JOB ITEM:
Please state how many lines of the listing contain the word "oken", giving the number by itself.

MATERIALS PROVIDED:
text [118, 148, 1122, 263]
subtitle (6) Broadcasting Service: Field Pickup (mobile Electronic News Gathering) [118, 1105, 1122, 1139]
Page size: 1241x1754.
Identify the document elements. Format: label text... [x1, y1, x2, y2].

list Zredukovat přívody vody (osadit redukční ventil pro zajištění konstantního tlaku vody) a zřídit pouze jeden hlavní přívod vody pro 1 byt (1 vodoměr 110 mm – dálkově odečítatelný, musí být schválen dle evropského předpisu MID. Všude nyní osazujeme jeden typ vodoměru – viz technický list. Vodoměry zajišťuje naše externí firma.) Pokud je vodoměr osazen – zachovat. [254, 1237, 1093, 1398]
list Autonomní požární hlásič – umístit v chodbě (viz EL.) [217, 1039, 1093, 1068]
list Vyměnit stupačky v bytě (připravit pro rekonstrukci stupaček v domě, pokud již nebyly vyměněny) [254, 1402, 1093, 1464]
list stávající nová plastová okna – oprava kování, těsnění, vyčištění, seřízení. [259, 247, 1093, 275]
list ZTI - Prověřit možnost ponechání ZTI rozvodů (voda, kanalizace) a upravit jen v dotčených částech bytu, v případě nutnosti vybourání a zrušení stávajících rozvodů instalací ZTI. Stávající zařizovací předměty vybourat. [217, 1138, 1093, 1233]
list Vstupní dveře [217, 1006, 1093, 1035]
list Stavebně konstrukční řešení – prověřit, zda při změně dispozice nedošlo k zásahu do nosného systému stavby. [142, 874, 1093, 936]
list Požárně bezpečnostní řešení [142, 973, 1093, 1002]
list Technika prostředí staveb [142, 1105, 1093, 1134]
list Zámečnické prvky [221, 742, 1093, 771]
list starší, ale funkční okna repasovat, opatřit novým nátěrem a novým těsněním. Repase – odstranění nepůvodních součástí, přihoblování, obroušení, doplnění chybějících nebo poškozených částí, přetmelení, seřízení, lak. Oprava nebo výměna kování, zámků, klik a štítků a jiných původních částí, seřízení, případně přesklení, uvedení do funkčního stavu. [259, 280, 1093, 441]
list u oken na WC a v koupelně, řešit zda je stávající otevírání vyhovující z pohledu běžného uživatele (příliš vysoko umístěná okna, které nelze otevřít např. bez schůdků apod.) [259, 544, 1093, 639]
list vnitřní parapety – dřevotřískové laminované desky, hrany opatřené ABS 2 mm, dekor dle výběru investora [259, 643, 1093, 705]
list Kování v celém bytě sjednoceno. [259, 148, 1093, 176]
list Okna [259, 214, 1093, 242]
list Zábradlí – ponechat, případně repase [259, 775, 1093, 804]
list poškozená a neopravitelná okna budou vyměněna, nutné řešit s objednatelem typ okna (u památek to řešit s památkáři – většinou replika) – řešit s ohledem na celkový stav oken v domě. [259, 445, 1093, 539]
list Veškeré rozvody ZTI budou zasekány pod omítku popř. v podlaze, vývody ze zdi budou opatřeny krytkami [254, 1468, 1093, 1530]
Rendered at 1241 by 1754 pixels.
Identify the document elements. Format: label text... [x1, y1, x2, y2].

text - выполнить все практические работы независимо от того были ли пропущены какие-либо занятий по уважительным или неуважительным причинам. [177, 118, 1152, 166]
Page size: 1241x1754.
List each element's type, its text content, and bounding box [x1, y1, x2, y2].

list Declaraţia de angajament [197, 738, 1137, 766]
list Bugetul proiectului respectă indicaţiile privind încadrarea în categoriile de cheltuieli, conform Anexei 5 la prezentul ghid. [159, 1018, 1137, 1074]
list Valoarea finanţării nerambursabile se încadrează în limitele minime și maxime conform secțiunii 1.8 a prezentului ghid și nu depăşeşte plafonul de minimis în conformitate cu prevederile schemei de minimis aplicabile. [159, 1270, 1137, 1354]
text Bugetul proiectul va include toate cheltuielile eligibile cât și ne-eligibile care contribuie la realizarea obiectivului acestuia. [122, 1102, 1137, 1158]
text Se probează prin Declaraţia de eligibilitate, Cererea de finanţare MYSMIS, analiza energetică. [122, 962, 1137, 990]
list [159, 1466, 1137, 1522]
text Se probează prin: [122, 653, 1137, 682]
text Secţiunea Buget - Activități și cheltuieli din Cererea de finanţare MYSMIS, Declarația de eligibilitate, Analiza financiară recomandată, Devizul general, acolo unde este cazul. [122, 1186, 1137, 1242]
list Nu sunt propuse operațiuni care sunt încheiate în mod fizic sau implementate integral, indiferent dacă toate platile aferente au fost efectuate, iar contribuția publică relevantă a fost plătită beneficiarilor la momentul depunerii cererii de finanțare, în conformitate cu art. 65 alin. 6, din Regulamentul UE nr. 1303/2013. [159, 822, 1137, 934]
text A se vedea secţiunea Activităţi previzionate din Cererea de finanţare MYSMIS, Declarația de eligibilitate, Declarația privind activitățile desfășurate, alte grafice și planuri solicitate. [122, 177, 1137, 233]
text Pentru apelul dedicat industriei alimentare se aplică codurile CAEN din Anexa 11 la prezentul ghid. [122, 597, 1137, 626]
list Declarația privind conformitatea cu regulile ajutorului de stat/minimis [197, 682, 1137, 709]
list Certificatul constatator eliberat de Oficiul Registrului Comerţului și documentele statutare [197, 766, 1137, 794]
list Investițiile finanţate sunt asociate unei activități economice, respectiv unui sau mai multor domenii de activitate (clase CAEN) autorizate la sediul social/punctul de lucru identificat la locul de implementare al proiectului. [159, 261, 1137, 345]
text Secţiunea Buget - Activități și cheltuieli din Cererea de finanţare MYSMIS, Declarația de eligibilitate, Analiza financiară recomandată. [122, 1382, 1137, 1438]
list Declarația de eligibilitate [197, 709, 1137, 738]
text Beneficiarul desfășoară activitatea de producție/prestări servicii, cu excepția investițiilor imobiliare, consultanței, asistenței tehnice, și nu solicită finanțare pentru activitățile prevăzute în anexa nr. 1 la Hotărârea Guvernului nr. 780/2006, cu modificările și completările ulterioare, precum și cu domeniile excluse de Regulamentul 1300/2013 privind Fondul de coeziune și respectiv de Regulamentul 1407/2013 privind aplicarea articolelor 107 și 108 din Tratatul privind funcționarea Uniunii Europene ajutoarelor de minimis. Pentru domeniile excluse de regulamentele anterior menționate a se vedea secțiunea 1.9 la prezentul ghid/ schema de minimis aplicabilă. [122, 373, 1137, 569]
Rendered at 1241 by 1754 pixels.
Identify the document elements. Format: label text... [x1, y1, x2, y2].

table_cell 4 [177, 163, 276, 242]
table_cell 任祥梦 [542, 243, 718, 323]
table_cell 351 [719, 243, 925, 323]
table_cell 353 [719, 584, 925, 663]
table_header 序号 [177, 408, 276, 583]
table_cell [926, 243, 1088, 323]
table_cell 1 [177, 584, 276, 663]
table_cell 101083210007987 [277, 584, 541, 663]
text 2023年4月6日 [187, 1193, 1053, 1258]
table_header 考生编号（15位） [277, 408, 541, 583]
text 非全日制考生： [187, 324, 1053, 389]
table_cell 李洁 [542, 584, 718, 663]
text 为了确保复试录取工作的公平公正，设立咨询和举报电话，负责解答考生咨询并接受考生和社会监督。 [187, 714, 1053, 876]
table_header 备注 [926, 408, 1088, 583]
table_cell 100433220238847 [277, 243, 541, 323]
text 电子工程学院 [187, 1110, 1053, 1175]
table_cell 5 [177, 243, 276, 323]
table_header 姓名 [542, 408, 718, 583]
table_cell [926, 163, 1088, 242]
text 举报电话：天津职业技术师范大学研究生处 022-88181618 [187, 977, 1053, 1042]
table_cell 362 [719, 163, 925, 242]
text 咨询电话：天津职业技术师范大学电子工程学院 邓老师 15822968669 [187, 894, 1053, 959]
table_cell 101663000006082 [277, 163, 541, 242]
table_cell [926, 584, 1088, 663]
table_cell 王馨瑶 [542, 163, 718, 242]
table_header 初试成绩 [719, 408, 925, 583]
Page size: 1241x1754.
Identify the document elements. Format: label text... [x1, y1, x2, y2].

ANSWER TO THE EXERCISE:
2